··· DATA UNDER STUDY

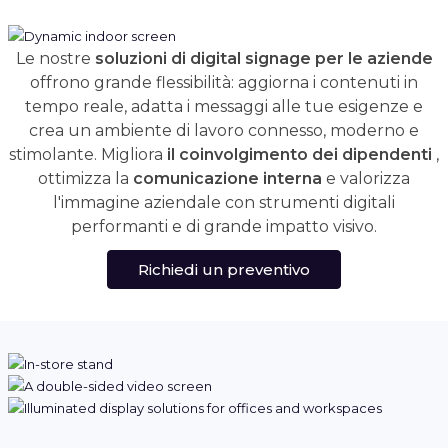
Le nostre
soluzioni di digital signage per le aziende
offrono grande flessibilità: aggiorna i contenuti in
tempo reale, adatta i messaggi alle tue esigenze e
crea un ambiente di lavoro connesso, moderno e
stimolante. Migliora
il coinvolgimento dei dipendenti
,
ottimizza la
comunicazione interna
e valorizza
l'immagine aziendale con strumenti digitali
performanti e di grande impatto visivo.
Richiedi un preventivo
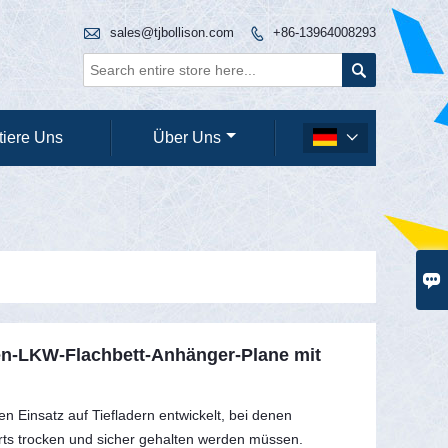

sales@tjbollison.com
+86-13964008293


tiere Uns
Über Uns


en-LKW-Flachbett-Anhänger-Plane mit
en Einsatz auf Tiefladern entwickelt, bei denen
s trocken und sicher gehalten werden müssen.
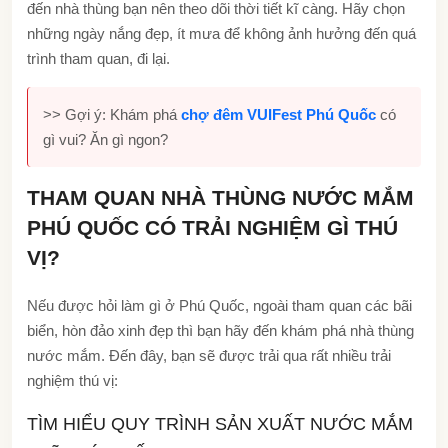
đến nhà thùng bạn nên theo dõi thời tiết kĩ càng. Hãy chọn
những ngày nắng đẹp, ít mưa để không ảnh hưởng đến quá
trình tham quan, đi lại.
>> Gợi ý: Khám phá
chợ đêm VUIFest Phú Quốc
có
gì vui? Ăn gì ngon?
THAM QUAN NHÀ THÙNG NƯỚC MẮM
PHÚ QUỐC CÓ TRẢI NGHIỆM GÌ THÚ
VỊ?
Nếu được hỏi làm gì ở Phú Quốc, ngoài tham quan các bãi
biển, hòn đảo xinh đẹp thì bạn hãy đến khám phá nhà thùng
nước mắm. Đến đây, bạn sẽ được trải qua rất nhiều trải
nghiệm thú vị:
TÌM HIỂU QUY TRÌNH SẢN XUẤT NƯỚC MẮM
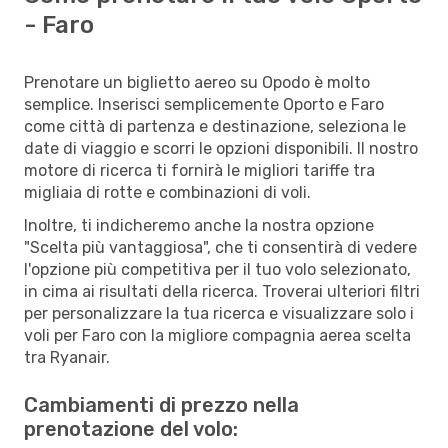
- Faro
Prenotare un biglietto aereo su Opodo è molto
semplice. Inserisci semplicemente Oporto e Faro
come città di partenza e destinazione, seleziona le
date di viaggio e scorri le opzioni disponibili. Il nostro
motore di ricerca ti fornirà le migliori tariffe tra
migliaia di rotte e combinazioni di voli.
Inoltre, ti indicheremo anche la nostra opzione
"Scelta più vantaggiosa", che ti consentirà di vedere
l'opzione più competitiva per il tuo volo selezionato,
in cima ai risultati della ricerca. Troverai ulteriori filtri
per personalizzare la tua ricerca e visualizzare solo i
voli per Faro con la migliore compagnia aerea scelta
tra Ryanair.
Cambiamenti di prezzo nella
prenotazione del volo:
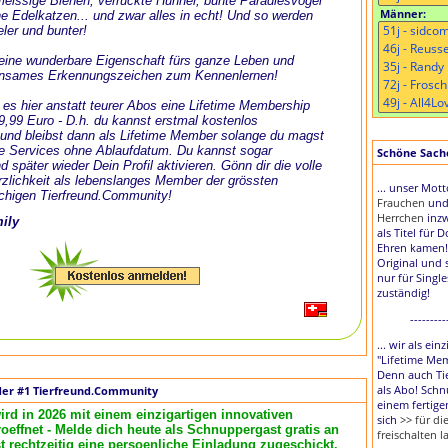
, fleissige Bienen, verrückte Hühner, bunte Paradiesvögel
Männer:
e Edelkatzen... und zwar alles in echt! Und so werden
eler und bunter!
t eine wunderbare Eigenschaft fürs ganze Leben und
nsames Erkennungszeichen zum Kennenlernen!
 es hier anstatt teurer Abos eine Lifetime Membership
 9,99 Euro - D.h. du kannst erstmal kostenlos
und bleibst dann als Lifetime Member solange du magst
le Services ohne Ablaufdatum. Du kannst sogar
Schöne Sache,
d später wieder Dein Profil aktivieren. Gönn dir die volle
zlichkeit als lebenslanges Member der grössten
... unser Mot
chigen Tierfreund.Community!
Frauchen
un
Herrchen
inzw
mily
als Titel für 
Ehren kamen!
Original und 
nur für Singl
zuständig!
---------
... wir als ei
"Lifetime Me
Denn auch Tie
als Abo! Schn
der #1 Tierfreund.Community
einem fertige
ird in 2026 mit einem einzigartigen innovativen
sich
>> für d
effnet - Melde dich heute als Schnuppergast gratis an
freischalten l
rechtzeitig eine persoenliche Einladung zugeschickt.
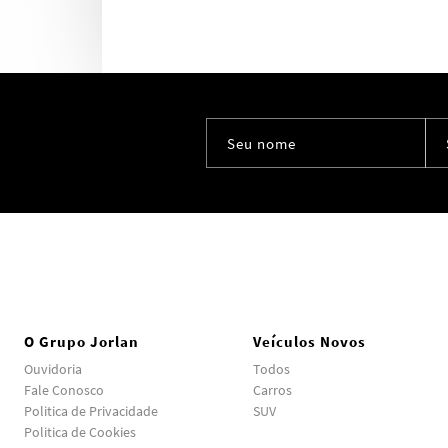
O Grupo Jorlan
Veículos Novos
Ouvidoria
Todos
Fale Conosco
Carros
Politica de Privacidade
SUV
Politica de Cookies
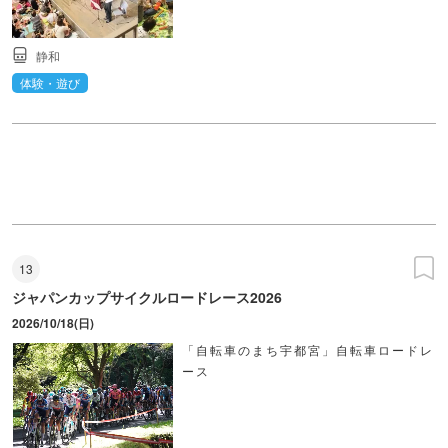
静和
体験・遊び
13
ジャパンカップサイクルロードレース2026
2026/10/18(日)
「自転車のまち宇都宮」自転車ロードレ
ース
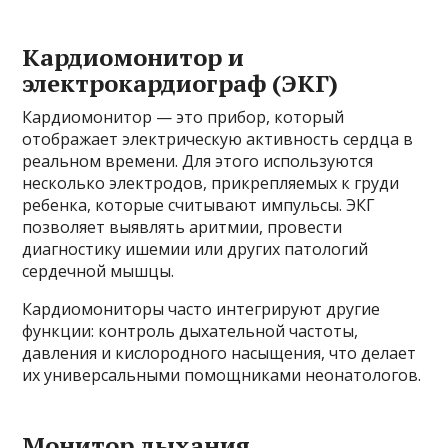
Кардиомонитор и
электрокардиограф (ЭКГ)
Кардиомонитор — это прибор, который
отображает электрическую активность сердца в
реальном времени. Для этого используются
несколько электродов, прикрепляемых к груди
ребенка, которые считывают импульсы. ЭКГ
позволяет выявлять аритмии, провести
диагностику ишемии или других патологий
сердечной мышцы.
Кардиомониторы часто интегрируют другие
функции: контроль дыхательной частоты,
давления и кислородного насыщения, что делает
их универсальными помощниками неонатологов.
Монитор дыхания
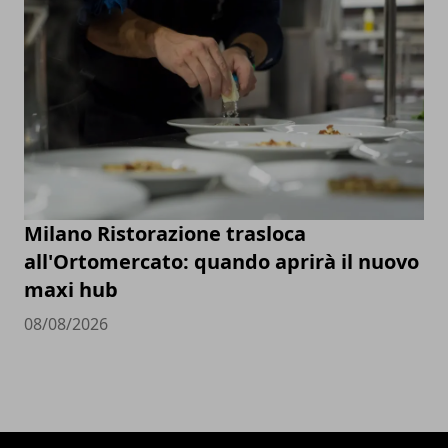
Milano Ristorazione trasloca
all'Ortomercato: quando aprirà il nuovo
maxi hub
08/08/2026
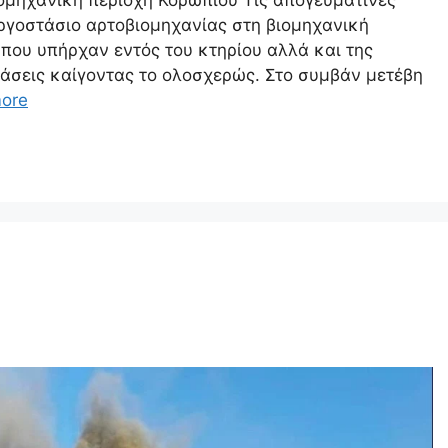
ργοστάσιο αρτοβιομηχανίας στη βιομηχανική
που υπήρχαν εντός του κτηρίου αλλά και της
τάσεις καίγοντας το ολοσχερώς. Στο συμβάν μετέβη
ore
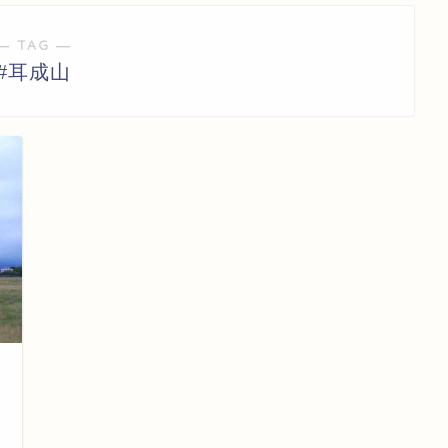
― TAG ―
#耳成山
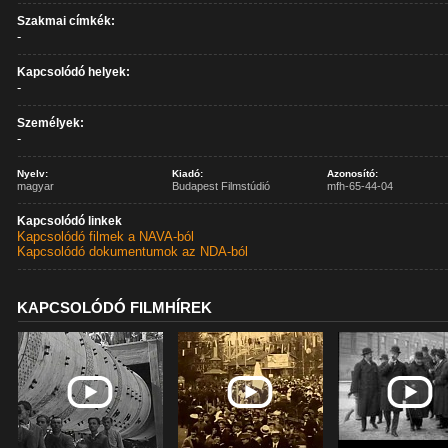
Szakmai címkék:
-
Kapcsolódó helyek:
-
Személyek:
-
Nyelv:
Kiadó:
Azonosító:
magyar
Budapest Filmstúdió
mfh-65-44-04
Kapcsolódó linkek
Kapcsolódó filmek a NAVA-ból
Kapcsolódó dokumentumok az NDA-ból
KAPCSOLÓDÓ FILMHÍREK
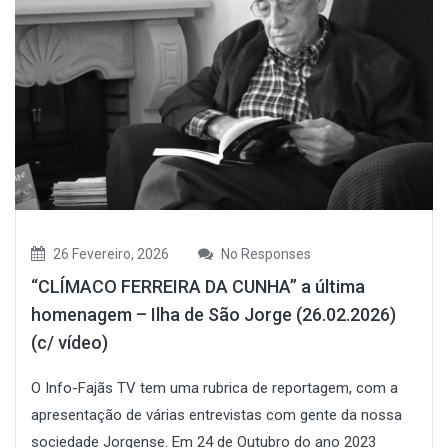
26 Fevereiro, 2026
No Responses
“CLÍMACO FERREIRA DA CUNHA” a última
homenagem – Ilha de São Jorge (26.02.2026)
(c/ vídeo)
O Info-Fajãs TV tem uma rubrica de reportagem, com a
apresentação de várias entrevistas com gente da nossa
sociedade Jorgense. Em 24 de Outubro do ano 2023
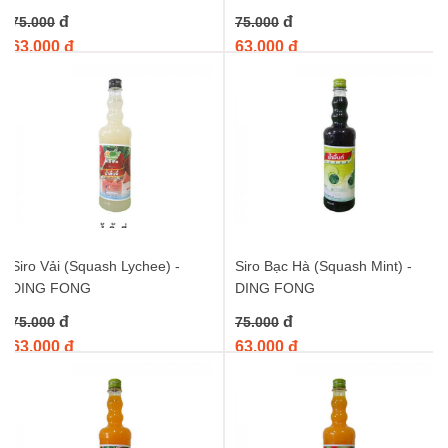
đ
đ
75.000
75.000
63.000 đ
63.000 đ
Siro Vải (Squash Lychee) -
Siro Bạc Hà (Squash Mint) -
DING FONG
DING FONG
đ
đ
75.000
75.000
63.000 đ
63.000 đ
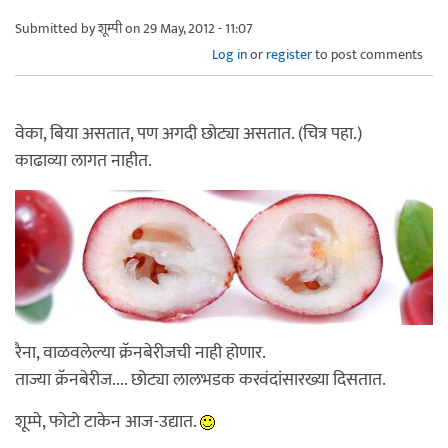
Submitted by
शूम्पी
on 29 May, 2012 - 11:07
Log in
or
register
to post comments
वेका, बिया असतात, पण अगदी छोट्या असतात. (चित्र पहा.)
काढाव्या लागत नाहीत.
रैना, वाळवलेल्या क्रॅनबेरीजची नाही होणार.
ताज्या क्रॅनबेरीज.... छोट्या लालभडक करवंदांसारख्या दिसतात.
शूम्पे, फोटो टाकेन आज-उद्यात.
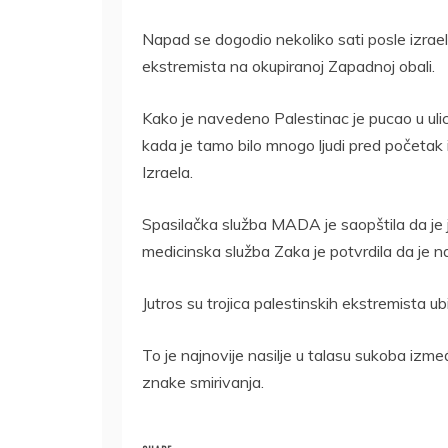
Napad se dogodio nekoliko sati posle izraelsk
ekstremista na okupiranoj Zapadnoj obali.
Kako je navedeno Palestinac je pucao u ulici
kada je tamo bilo mnogo ljudi pred početak i
Izraela.
Spasilačka služba MADA je saopštila da je 
medicinska služba Zaka je potvrdila da je n
Jutros su trojica palestinskih ekstremista u
To je najnovije nasilje u talasu sukoba izm
znake smirivanja.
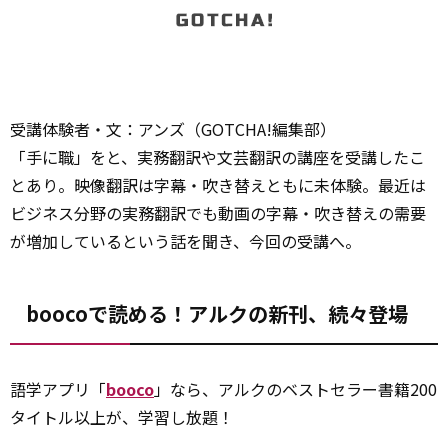
受講体験者・文：アンズ（GOTCHA!編集部）
「手に職」をと、実務翻訳や文芸翻訳の講座を受講したこ
とあり。映像翻訳は字幕・吹き替えともに未体験。最近は
ビジネス分野の実務翻訳でも動画の字幕・吹き替えの需要
が増加しているという話を聞き、今回の受講へ。
boocoで読める！アルクの新刊、続々登場
語学アプリ「
booco
」なら、アルクのベストセラー書籍200
タイトル以上が、学習し放題！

······

**THE PROBLEM:**
Look above for the line containing "performanti e di grande impatto visivo.", then write out every line from there down to the line containing "s trocken und sicher gehalten werden müssen.", that line included, with no pictures.

**ANSWER TO THIS PROBLEM:**
performanti e di grande impatto visivo.
Richiedi un preventivo

sales@tjbollison.com
+86-13964008293


tiere Uns
Über Uns


en-LKW-Flachbett-Anhänger-Plane mit
en Einsatz auf Tiefladern entwickelt, bei denen
s trocken und sicher gehalten werden müssen.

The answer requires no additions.